• [Relative pose estimation data]:

Content starts

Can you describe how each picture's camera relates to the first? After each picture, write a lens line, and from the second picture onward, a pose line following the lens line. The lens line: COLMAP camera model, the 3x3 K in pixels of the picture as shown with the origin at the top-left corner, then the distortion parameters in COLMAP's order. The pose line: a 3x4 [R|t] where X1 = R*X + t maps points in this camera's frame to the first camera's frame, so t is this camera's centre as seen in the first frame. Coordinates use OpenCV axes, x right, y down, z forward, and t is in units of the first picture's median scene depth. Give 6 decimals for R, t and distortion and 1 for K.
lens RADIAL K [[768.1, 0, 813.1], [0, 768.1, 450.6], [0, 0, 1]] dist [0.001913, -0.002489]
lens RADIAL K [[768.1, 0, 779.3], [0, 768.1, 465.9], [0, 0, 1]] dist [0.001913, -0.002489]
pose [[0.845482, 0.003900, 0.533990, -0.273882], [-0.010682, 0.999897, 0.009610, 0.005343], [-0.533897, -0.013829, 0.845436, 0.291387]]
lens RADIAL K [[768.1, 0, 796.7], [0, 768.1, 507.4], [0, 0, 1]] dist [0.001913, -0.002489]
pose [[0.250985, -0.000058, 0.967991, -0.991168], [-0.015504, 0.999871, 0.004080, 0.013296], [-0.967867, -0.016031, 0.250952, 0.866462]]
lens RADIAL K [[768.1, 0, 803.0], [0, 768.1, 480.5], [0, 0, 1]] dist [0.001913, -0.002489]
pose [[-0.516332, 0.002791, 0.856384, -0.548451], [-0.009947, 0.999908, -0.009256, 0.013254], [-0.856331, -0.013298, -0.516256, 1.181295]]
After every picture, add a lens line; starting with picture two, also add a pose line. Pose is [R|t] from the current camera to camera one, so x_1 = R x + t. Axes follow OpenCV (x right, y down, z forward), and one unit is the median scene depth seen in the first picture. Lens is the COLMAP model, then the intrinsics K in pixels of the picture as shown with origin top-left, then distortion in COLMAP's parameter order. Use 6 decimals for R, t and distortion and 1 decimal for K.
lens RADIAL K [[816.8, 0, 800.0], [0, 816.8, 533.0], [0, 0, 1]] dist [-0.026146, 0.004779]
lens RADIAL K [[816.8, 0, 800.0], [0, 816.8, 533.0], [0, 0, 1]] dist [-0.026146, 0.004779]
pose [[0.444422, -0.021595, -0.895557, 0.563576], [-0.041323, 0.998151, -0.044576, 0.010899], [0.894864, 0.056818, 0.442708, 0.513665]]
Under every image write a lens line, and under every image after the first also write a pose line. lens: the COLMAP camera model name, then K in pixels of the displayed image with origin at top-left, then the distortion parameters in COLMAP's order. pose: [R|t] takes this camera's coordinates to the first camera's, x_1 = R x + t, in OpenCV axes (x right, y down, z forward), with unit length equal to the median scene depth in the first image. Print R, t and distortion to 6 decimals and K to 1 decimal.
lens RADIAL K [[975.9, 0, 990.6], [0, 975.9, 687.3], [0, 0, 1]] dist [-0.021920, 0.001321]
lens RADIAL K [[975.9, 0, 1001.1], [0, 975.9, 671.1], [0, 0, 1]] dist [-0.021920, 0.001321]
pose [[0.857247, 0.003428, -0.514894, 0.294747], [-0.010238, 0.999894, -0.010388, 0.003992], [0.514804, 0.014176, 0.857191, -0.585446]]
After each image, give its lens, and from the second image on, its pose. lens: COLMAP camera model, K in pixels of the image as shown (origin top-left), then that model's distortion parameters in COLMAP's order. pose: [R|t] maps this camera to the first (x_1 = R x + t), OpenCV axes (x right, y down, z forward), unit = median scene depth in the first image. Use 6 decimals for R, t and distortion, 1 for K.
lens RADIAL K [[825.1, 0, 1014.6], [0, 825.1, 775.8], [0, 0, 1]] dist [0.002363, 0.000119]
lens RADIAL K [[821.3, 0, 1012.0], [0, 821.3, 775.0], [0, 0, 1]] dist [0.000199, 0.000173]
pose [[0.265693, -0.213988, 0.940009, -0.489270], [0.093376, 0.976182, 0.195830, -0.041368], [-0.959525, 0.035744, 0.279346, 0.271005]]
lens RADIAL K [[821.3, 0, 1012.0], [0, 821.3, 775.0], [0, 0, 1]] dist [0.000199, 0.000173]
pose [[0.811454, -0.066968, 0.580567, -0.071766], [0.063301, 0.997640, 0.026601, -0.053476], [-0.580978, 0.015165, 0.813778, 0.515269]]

Content ends

• [Exercise aim]: Copy out every entry, keeping each line exactly as it is.

• [Result of the exercise]:
Can you describe how each picture's camera relates to the first? After each picture, write a lens line, and from the second picture onward, a pose line following the lens line. The lens line: COLMAP camera model, the 3x3 K in pixels of the picture as shown with the origin at the top-left corner, then the distortion parameters in COLMAP's order. The pose line: a 3x4 [R|t] where X1 = R*X + t maps points in this camera's frame to the first camera's frame, so t is this camera's centre as seen in the first frame. Coordinates use OpenCV axes, x right, y down, z forward, and t is in units of the first picture's median scene depth. Give 6 decimals for R, t and distortion and 1 for K.
lens RADIAL K [[768.1, 0, 813.1], [0, 768.1, 450.6], [0, 0, 1]] dist [0.001913, -0.002489]
lens RADIAL K [[768.1, 0, 779.3], [0, 768.1, 465.9], [0, 0, 1]] dist [0.001913, -0.002489]
pose [[0.845482, 0.003900, 0.533990, -0.273882], [-0.010682, 0.999897, 0.009610, 0.005343], [-0.533897, -0.013829, 0.845436, 0.291387]]
lens RADIAL K [[768.1, 0, 796.7], [0, 768.1, 507.4], [0, 0, 1]] dist [0.001913, -0.002489]
pose [[0.250985, -0.000058, 0.967991, -0.991168], [-0.015504, 0.999871, 0.004080, 0.013296], [-0.967867, -0.016031, 0.250952, 0.866462]]
lens RADIAL K [[768.1, 0, 803.0], [0, 768.1, 480.5], [0, 0, 1]] dist [0.001913, -0.002489]
pose [[-0.516332, 0.002791, 0.856384, -0.548451], [-0.009947, 0.999908, -0.009256, 0.013254], [-0.856331, -0.013298, -0.516256, 1.181295]]
After every picture, add a lens line; starting with picture two, also add a pose line. Pose is [R|t] from the current camera to camera one, so x_1 = R x + t. Axes follow OpenCV (x right, y down, z forward), and one unit is the median scene depth seen in the first picture. Lens is the COLMAP model, then the intrinsics K in pixels of the picture as shown with origin top-left, then distortion in COLMAP's parameter order. Use 6 decimals for R, t and distortion and 1 decimal for K.
lens RADIAL K [[816.8, 0, 800.0], [0, 816.8, 533.0], [0, 0, 1]] dist [-0.026146, 0.004779]
lens RADIAL K [[816.8, 0, 800.0], [0, 816.8, 533.0], [0, 0, 1]] dist [-0.026146, 0.004779]
pose [[0.444422, -0.021595, -0.895557, 0.563576], [-0.041323, 0.998151, -0.044576, 0.010899], [0.894864, 0.056818, 0.442708, 0.513665]]
Under every image write a lens line, and under every image after the first also write a pose line. lens: the COLMAP camera model name, then K in pixels of the displayed image with origin at top-left, then the distortion parameters in COLMAP's order. pose: [R|t] takes this camera's coordinates to the first camera's, x_1 = R x + t, in OpenCV axes (x right, y down, z forward), with unit length equal to the median scene depth in the first image. Print R, t and distortion to 6 decimals and K to 1 decimal.
lens RADIAL K [[975.9, 0, 990.6], [0, 975.9, 687.3], [0, 0, 1]] dist [-0.021920, 0.001321]
lens RADIAL K [[975.9, 0, 1001.1], [0, 975.9, 671.1], [0, 0, 1]] dist [-0.021920, 0.001321]
pose [[0.857247, 0.003428, -0.514894, 0.294747], [-0.010238, 0.999894, -0.010388, 0.003992], [0.514804, 0.014176, 0.857191, -0.585446]]
After each image, give its lens, and from the second image on, its pose. lens: COLMAP camera model, K in pixels of the image as shown (origin top-left), then that model's distortion parameters in COLMAP's order. pose: [R|t] maps this camera to the first (x_1 = R x + t), OpenCV axes (x right, y down, z forward), unit = median scene depth in the first image. Use 6 decimals for R, t and distortion, 1 for K.
lens RADIAL K [[825.1, 0, 1014.6], [0, 825.1, 775.8], [0, 0, 1]] dist [0.002363, 0.000119]
lens RADIAL K [[821.3, 0, 1012.0], [0, 821.3, 775.0], [0, 0, 1]] dist [0.000199, 0.000173]
pose [[0.265693, -0.213988, 0.940009, -0.489270], [0.093376, 0.976182, 0.195830, -0.041368], [-0.959525, 0.035744, 0.279346, 0.271005]]
lens RADIAL K [[821.3, 0, 1012.0], [0, 821.3, 775.0], [0, 0, 1]] dist [0.000199, 0.000173]
pose [[0.811454, -0.066968, 0.580567, -0.071766], [0.063301, 0.997640, 0.026601, -0.053476], [-0.580978, 0.015165, 0.813778, 0.515269]]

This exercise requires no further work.